You did it to yourself, says Google. All the information was there. We just put it all together. They’re right, but that doesn’t mean that it isn’t a problem. In general, people aren’t good at thinking about what you might call the calculus of privacy: what connects to what, who has permission to see what, and how they interact. Part of it is that we just don’t think that way yet. But part of it is that the rules keep changing. Just when you think you’ve got it figured out, Google (or whoever) will add a new way of inferring connections and suddenly the whole shape of the graph has changed in ways you never imagined.

There’s another problem. Tools for managing this new ball of wax are either non-existent or ill-adapted. Google says proudly You control who is part of your circle”, and goes on to list ways that you can do that. But the suggestions seem to amount to changing the social graph itself by removing a person (or a network). If you detect a potential exposure, the recommended fix is to take a machete to your social network.

This seems unsatisfactory. Tools designed for one purpose - such as managing your social network - are usually inadequate for another - such as protecting your privacy or controlling your online persona. If your connection to your friend Joe reveals something about you that you don’t like, Google’s answer is that you should break that connection. But when you do that, you lose whatever functionality comes from the connection.

Let’s make that more concrete with an example (not a privacy example this time, but analogous problems exist in that space as well). Suppose Joe tends to write embarrassing drunken rants on every subject under the sun. Each time you do a search, Google’s Social Search feature brings up a couple of Joe’s inebriated screeds, which may not be what you want even when the boss isn’t looking over your shoulder. But Joe’s in your social graph, and the only way to get him out of there is to remove him from your chat contact list and your Gmail address book. To manage one feature - Social Search - you’re forced to reduce the utility of two others - chat and email. Surely that’s not the way it’s supposed to be.

Connections in the social graph are overloaded. Applications built on social networking such as Google Social Search assign a ‘meaning’ to those connections that may be quite different from the ‘meaning’ intended by the user. The connections that the user creates end up being used in ways that he or she did not anticipate or intend, yet there are no tools available to let the user correct or control the way that the graph is used or interpreted. The only tools provided are tools for editing the graph itself.
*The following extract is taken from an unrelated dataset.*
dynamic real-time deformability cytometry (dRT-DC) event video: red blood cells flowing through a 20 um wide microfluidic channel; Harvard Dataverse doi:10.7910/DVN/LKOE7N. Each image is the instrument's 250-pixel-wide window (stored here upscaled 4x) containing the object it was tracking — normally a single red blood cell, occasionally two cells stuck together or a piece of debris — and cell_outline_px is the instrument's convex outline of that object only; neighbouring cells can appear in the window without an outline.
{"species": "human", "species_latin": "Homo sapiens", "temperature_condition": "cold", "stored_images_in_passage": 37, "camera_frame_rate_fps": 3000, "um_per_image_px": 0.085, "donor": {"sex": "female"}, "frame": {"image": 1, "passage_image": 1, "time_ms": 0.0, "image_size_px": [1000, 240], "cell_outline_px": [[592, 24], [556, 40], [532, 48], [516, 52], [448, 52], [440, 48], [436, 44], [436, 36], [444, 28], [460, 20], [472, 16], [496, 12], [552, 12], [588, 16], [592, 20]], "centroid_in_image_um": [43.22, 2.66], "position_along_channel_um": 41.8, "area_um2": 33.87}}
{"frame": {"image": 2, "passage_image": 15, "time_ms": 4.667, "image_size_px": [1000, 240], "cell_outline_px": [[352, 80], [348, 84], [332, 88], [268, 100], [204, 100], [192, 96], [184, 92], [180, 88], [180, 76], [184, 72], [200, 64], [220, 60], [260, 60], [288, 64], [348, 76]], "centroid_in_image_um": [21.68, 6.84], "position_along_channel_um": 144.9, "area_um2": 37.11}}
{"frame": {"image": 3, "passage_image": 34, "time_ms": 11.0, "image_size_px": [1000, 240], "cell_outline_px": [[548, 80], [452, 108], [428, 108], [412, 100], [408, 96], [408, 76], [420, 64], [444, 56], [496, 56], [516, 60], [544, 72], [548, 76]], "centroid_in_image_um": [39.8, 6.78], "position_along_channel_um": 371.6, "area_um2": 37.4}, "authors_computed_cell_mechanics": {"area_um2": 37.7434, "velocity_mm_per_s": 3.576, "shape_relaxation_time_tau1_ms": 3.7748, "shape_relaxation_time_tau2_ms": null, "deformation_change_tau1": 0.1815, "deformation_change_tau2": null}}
It’s unrealistic to think that we can stop Google or Facebook or anyone else from adding new whizzbang features that stitch together what people reveal about themselves online and use it in ways that we never anticipated. It’s also unrealistic to think that we can ever predict the ramifications of putting any single piece of information out there (or, equally often, having it put out there by someone else). But there ought to be a middle-ground between withdrawing from online life entirely or accepting that our online persona - the sum total of information that can be learned about us online - is completely out of our control.

If someone like Google wants to think about how to build tools to give users real, flexible control over their personal information, that will impress me a great deal more than their questionably-useful Social Search.